## Source passage
══════════

Skip to content

Evalchemy API

Evalchemy is a unified benchmark runner built on EleutherAI's lm-evaluation-harness, providing comprehensive evaluation capabilities for large language models. It supports both standard academic benchmarks and custom evaluation tasks with flexible API-based model integration.

Evalchemy Overview

Evalchemy provides:

  • Unified Benchmarking: Single interface for multiple evaluation frameworks
  • Standard Benchmarks: ARC, HellaSwag, MMLU, Ko-MMLU, Ko-ARC support
  • API Integration: Compatible with VLLM and other serving frameworks
  • Flexible Deployment: Docker and script-based execution options

Prerequisites

System Requirements

Before using Evalchemy, ensure you have:

  • Python 3.8+ environment
  • A running VLLM server endpoint
  • Docker (for containerized execution)
  • Sufficient computational resources for benchmark evaluation
  • Network connectivity between client and model server

Execution Methods

Evalchemy supports two primary execution approaches, each optimized for different use cases:

Advantages:

  • Consistent execution environment
  • Simplified dependency management
  • Easy integration with Kubernetes workflows
  • Reproducible results across systems

2. Script Execution

Advantages:

  • Direct system access for debugging
  • Faster iteration during development
  • Custom environment configuration
  • Local filesystem integration

Docker-Based Evaluation

Building the Container

Create the Evalchemy Docker image:

docker build -f docker/standard-evalchemy.Dockerfile \
    -t standard-evalchemy:latest .

Image Optimization

The Docker build process includes optimized dependency installation and caching for faster subsequent builds.

Container Execution

Run comprehensive benchmarks in a containerized environment:

docker run --rm \
    --network host \
    -v $(pwd)/results:/app/results \
    -v $(pwd)/parsed:/app/parsed \
    -e MODEL_ENDPOINT="http://localhost:8080/v1/completions" \
    -e MODEL_NAME="Qwen/Qwen2-0.5B" \
    -e TOKENIZER="Qwen/Qwen2-0.5B" \
    standard-evalchemy:latest

Network Configuration

--network host resolves MODEL ID and MODEL NAME resolution issues by providing direct access to the host network stack.

Environment Variables Explained

Model Configuration:

  • MODEL_ENDPOINT: Complete API endpoint URL including path
  • MODEL_NAME: HuggingFace model identifier
  • SERVED_MODEL_NAME: Model name as configured in VLLM server
  • TOKENIZER: Tokenizer specification for accurate token counting
  • TOKENIZER_BACKEND: Backend implementation (huggingface, tiktoken)

Evaluation Configuration:

  • MODEL_CONFIG: JSON configuration for API behavior and retries
  • EVALUATION_CONFIG: Benchmark parameters including limits and output format

Output Structure

After execution, results are organized in the following structure:

├── eval/
   └── standard_evalchemy/
       ├── parsed/          # Processed benchmark data
       └── results/         # Evaluation outcomes and metrics

Output Details

  • parsed/: Contains preprocessed benchmark questions and expected answers
  • results/: Includes model responses, accuracy metrics, and detailed analysis

Script-Based Evaluation

Environment Setup

Install Core Dependencies

pip install -r requirements-dev.txt

Install Evalchemy Library

git clone https://github.com/ThakiCloud/evalchemy.git
cd evalchemy
pip install -e .

══════════

## Entries shown
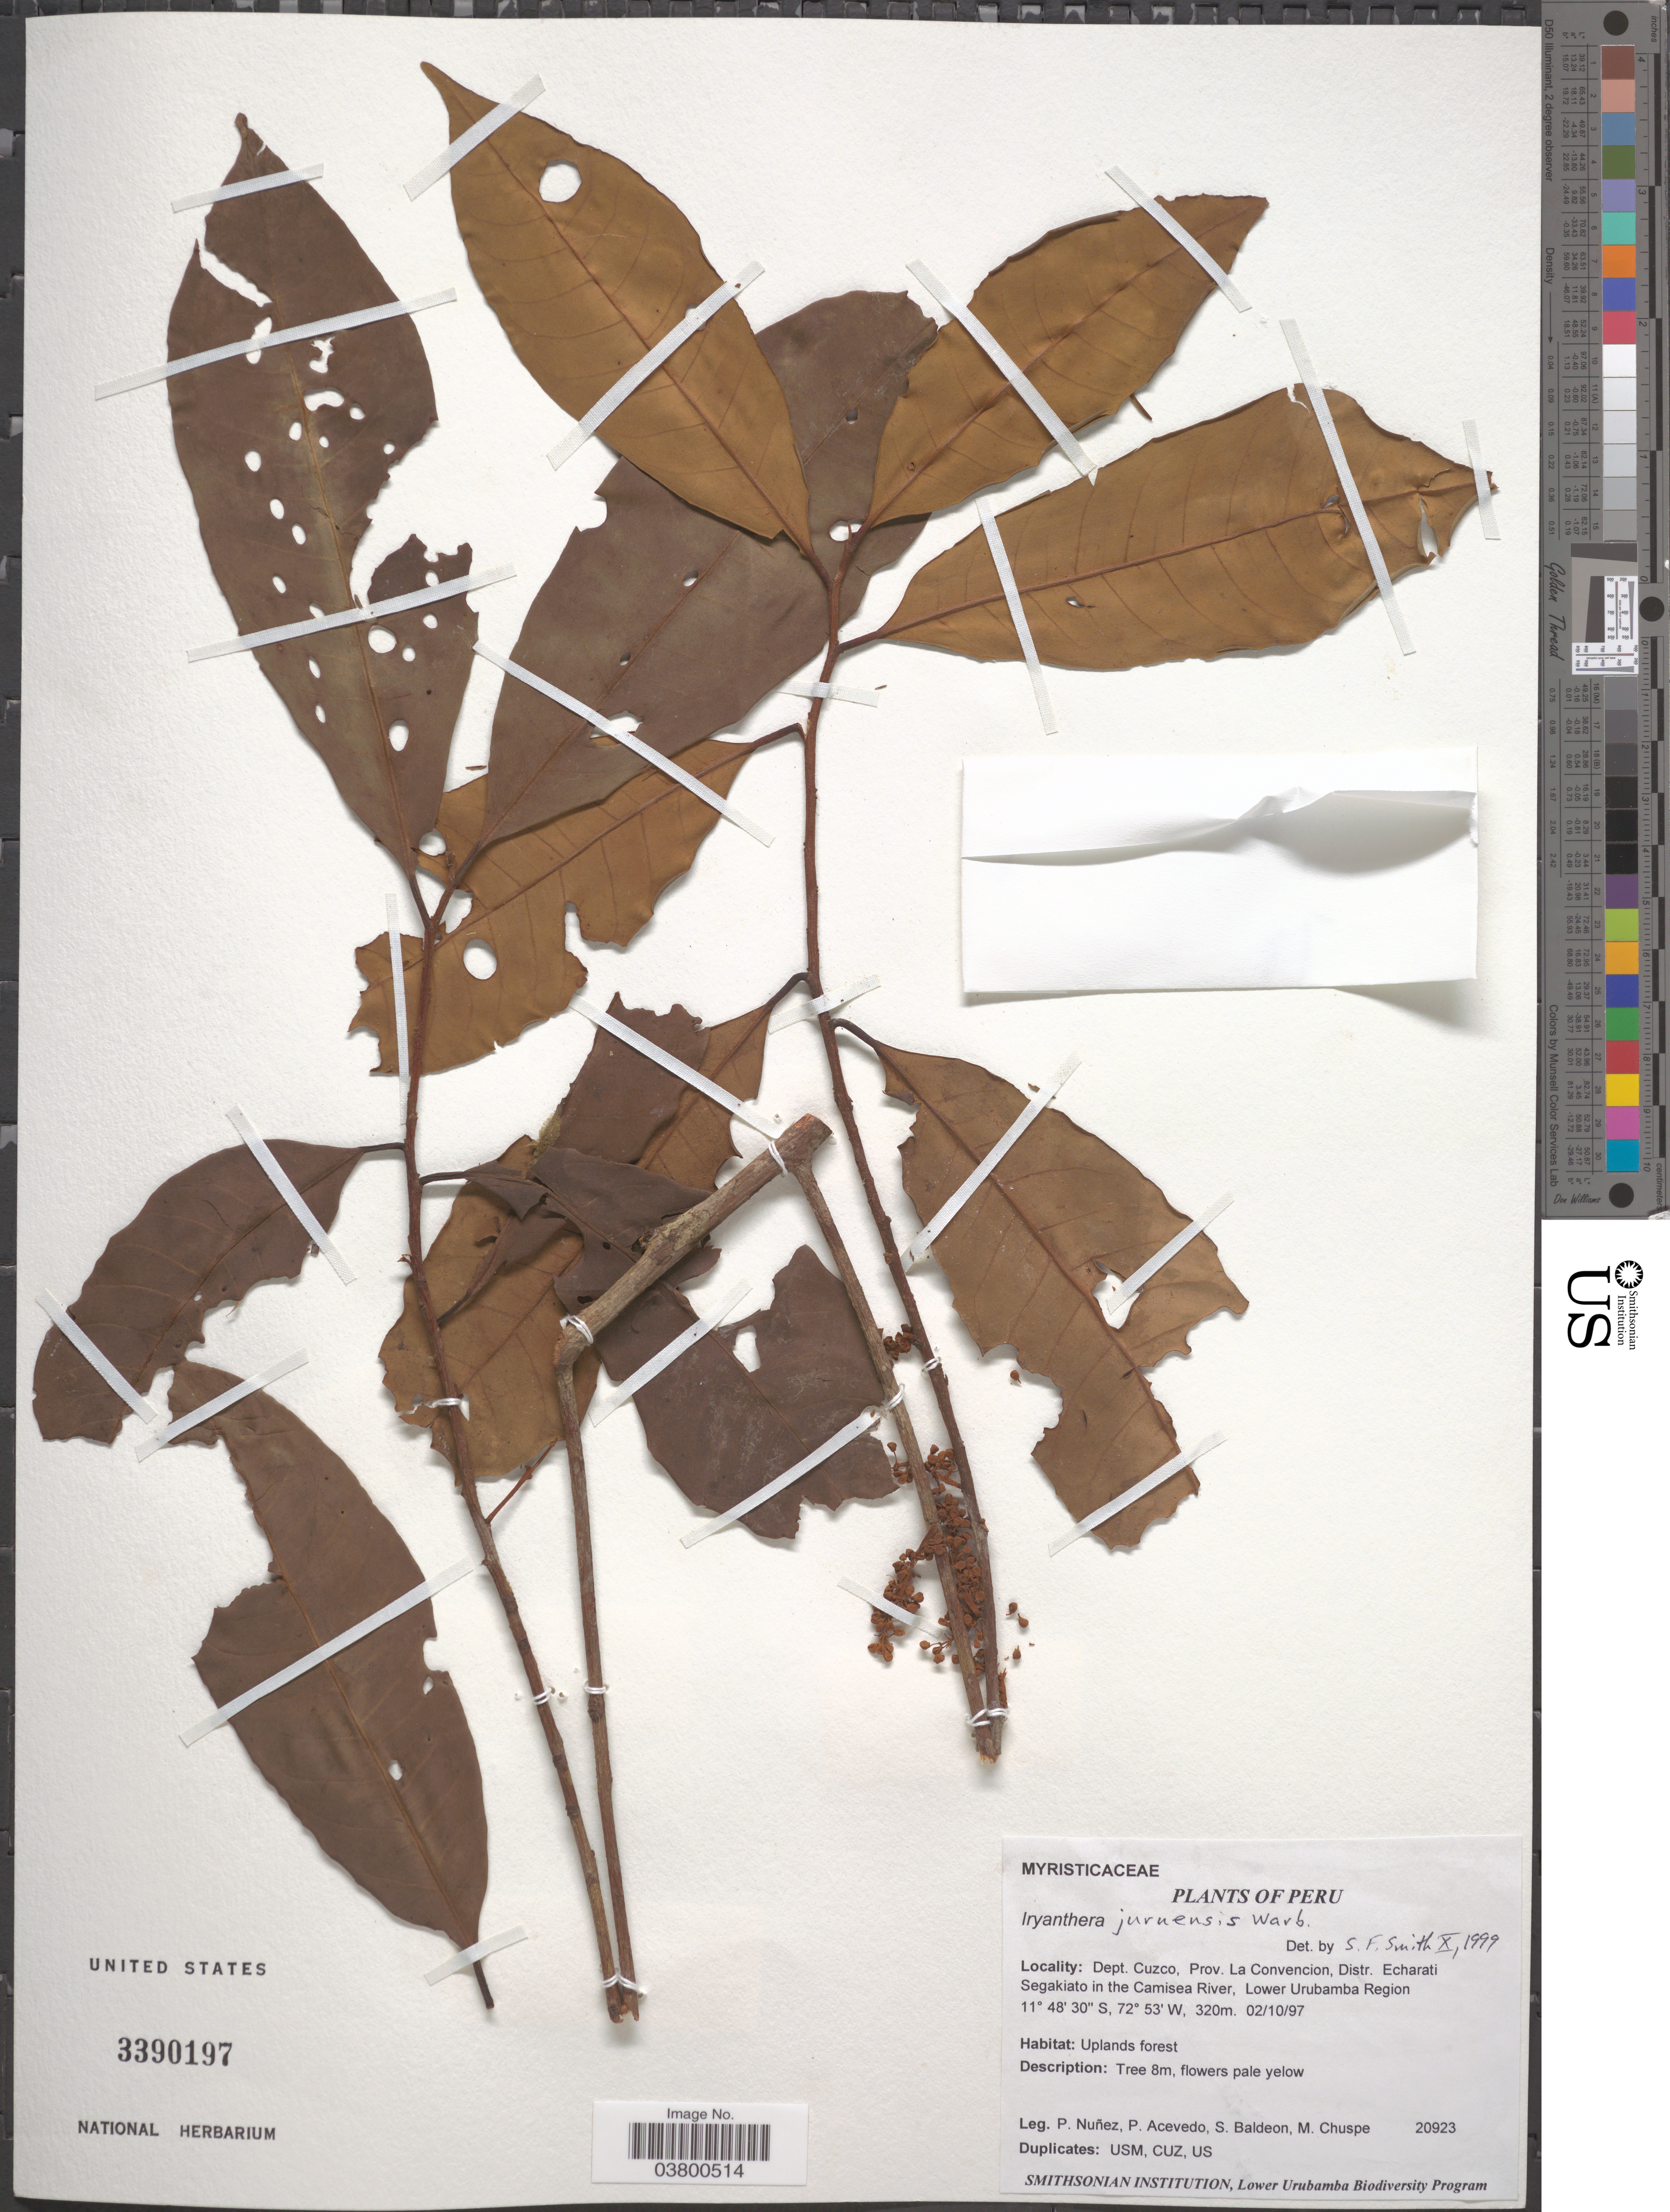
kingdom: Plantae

══════════

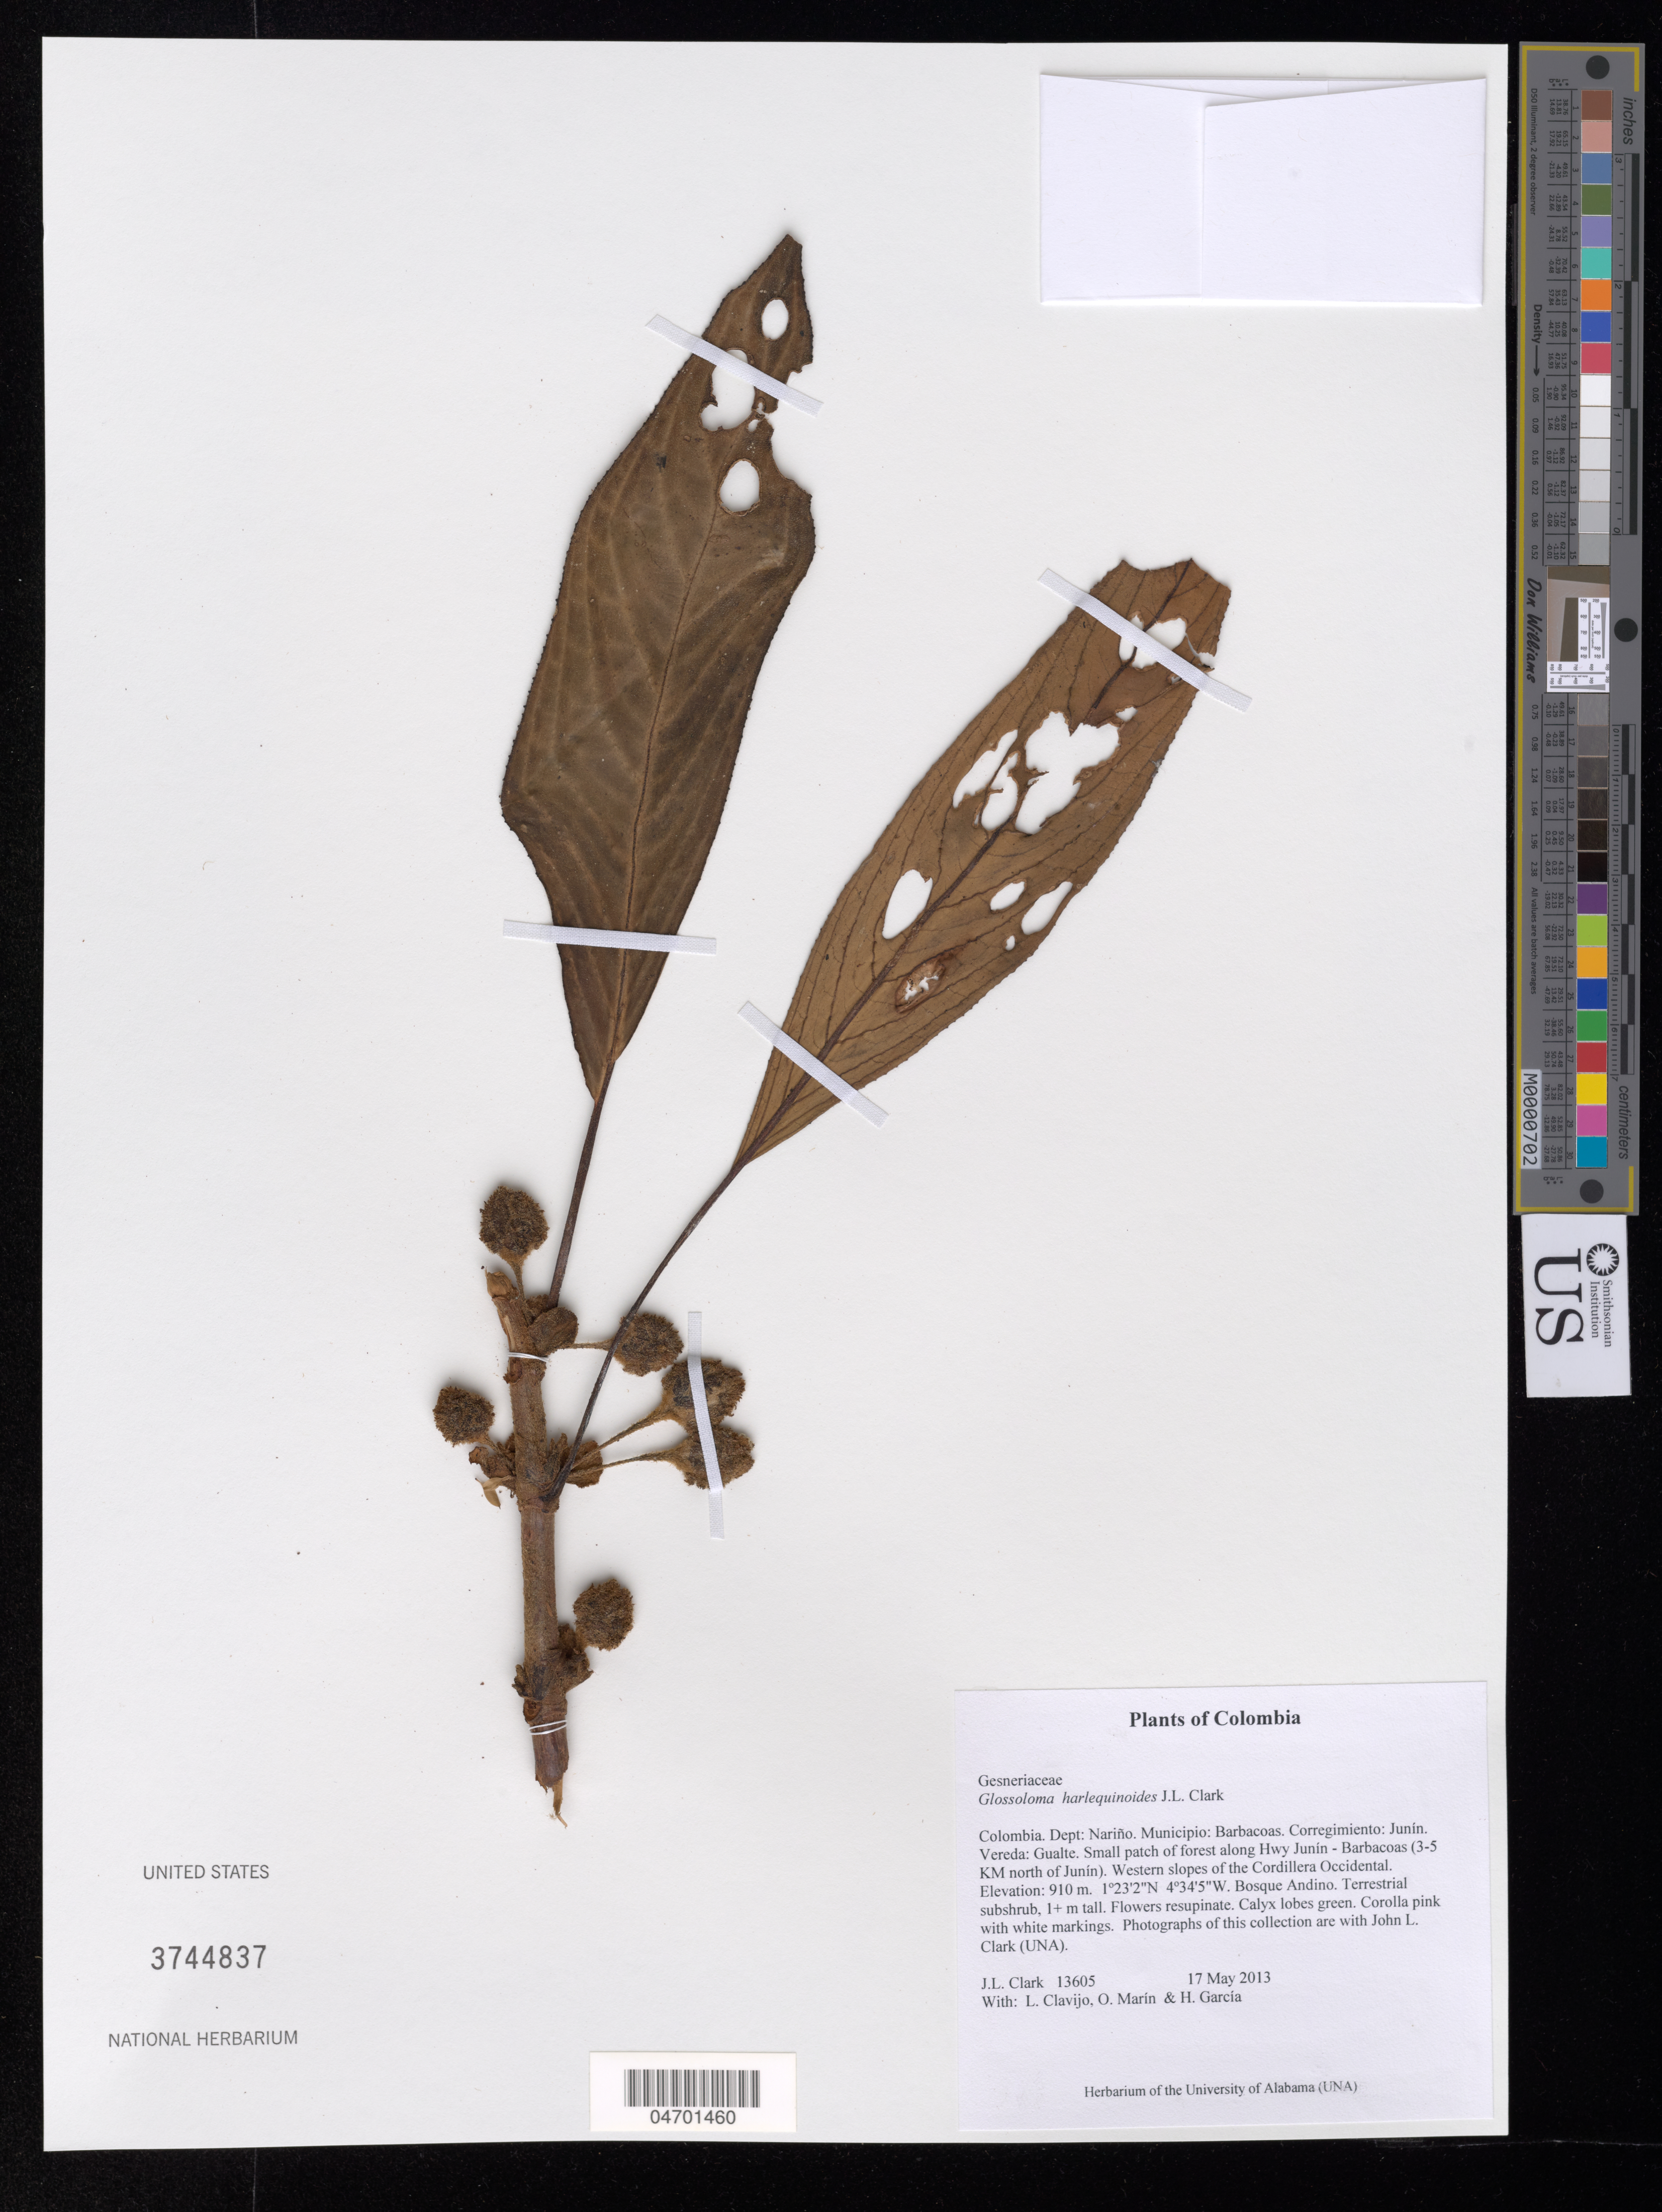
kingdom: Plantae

══════════

## Set problem 1
Print the passage from the Evalchemy page that begins at the words "Evalchemy API" and stops after "API-based model integration.".
## Set problem 2
According to the Evalchemy page, why does the docker run command include --network host? Answer in one to three sentences.
## Set problem 3
Turn the Evalchemy page's paragraph starting "Evalchemy is a unified benchmark runner" into a short list that keeps its main facts.

## Expected answer 1
Evalchemy API

Evalchemy is a unified benchmark runner built on EleutherAI's lm-evaluation-harness, providing comprehensive evaluation capabilities for large language models. It supports both standard academic benchmarks and custom evaluation tasks with flexible API-based model integration.

## Expected answer 2
The --network host option gives the container direct access to the host network stack. The page says this resolves MODEL ID and MODEL NAME resolution issues.

## Expected answer 3
- Evalchemy is a unified benchmark runner built on EleutherAI's lm-evaluation-harness.
- It offers comprehensive evaluation capabilities for large language models.
- It supports standard academic benchmarks and custom evaluation tasks.
- It allows flexible API-based model integration.